9.  Do more stuff at school.

10.  Pin flounces and sew flounces. I had a friend wear the skirt while I pinned the flounce on.

11.  Make hat and look for gloves.

12.  Learn how to imbed video on Xanga.  Have someone take a photo of me in the costume.

13.  Make kids clean house this time.

****I have been saving this material since we moved into our house.  As you can see it is truly lovely, and obviously exactly what I would choose to decorate my living room.  That is why it has been in my closet since 1998.  If you offer me money I will tell you how I made the hat.  Money or a great recipe.

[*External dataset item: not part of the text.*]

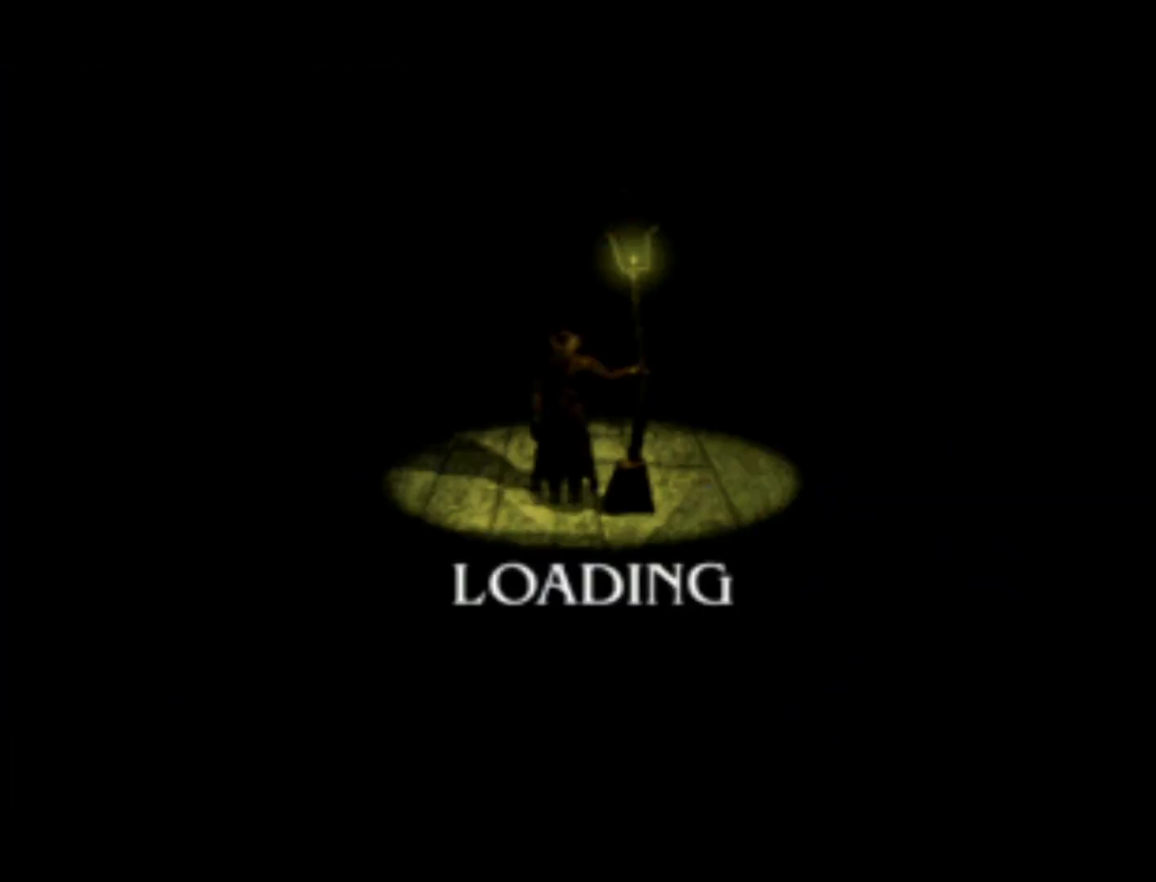
{"buttons": [], "left_stick": "center", "right_stick": "center", "events": []}
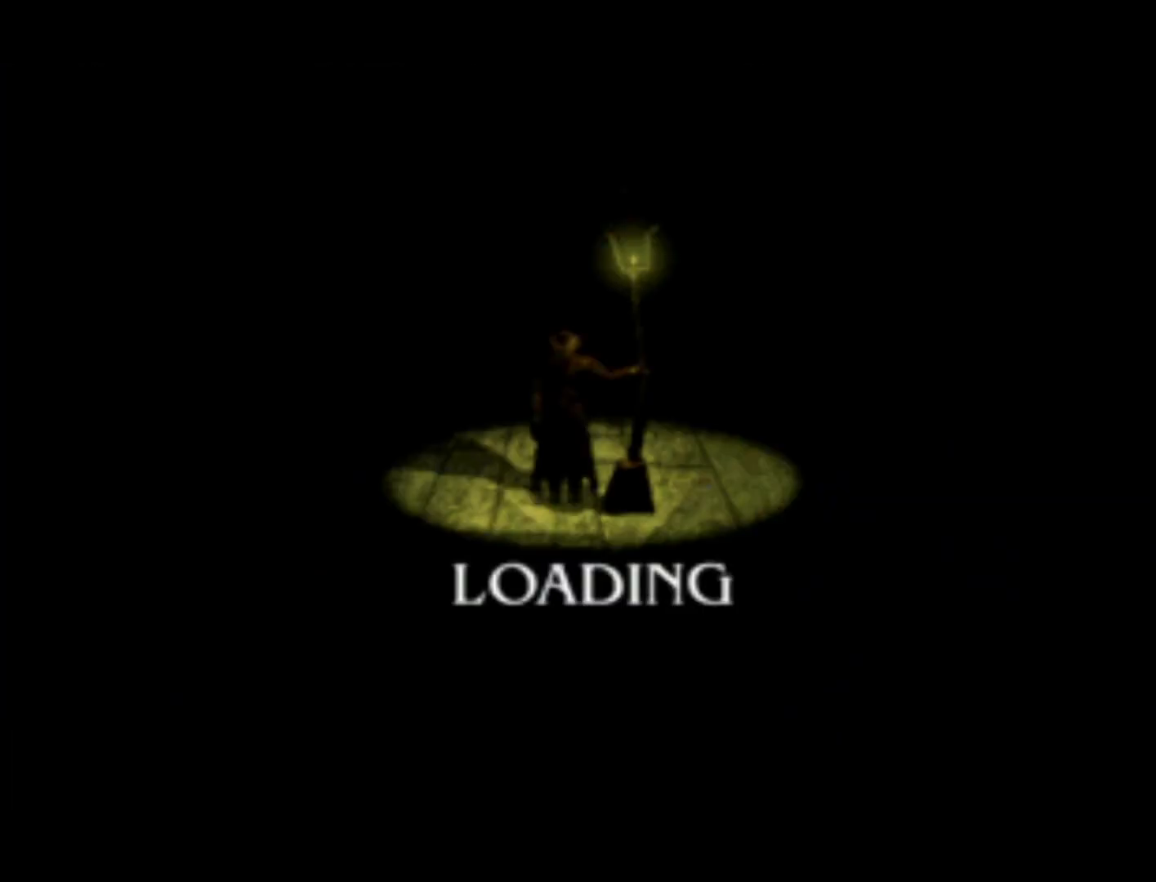
{"buttons": [], "left_stick": "center", "right_stick": "center", "events": []}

The iphone takes good photos, but it takes some getting used to.  I had a friend take photos with her camera, which should be clearer than this one, but I wanted you to see.  Several people asked me if I was “curtains.”  Leave it to me to choose what is essentially an inside joke for a halloween costume.  Carol Burnett playing Scarlet O’Hara.******

 

Cost 

  • Curtains- Goodwill wouldn’t have taken them on a bet
  • Sewing materials- on hand
  • Replacement rotary cutter blade- ?
  • Duct tape- free (notice it is silver not pink hence not mine!)
  • Old Tee shirt- now I have one less night gown
  • Rented hoop skirt- $7.50 plus tax
  • Dryel-$11 something plus tax.
  • Curtain rod furnished by gentlemen after they bent the snot out of it.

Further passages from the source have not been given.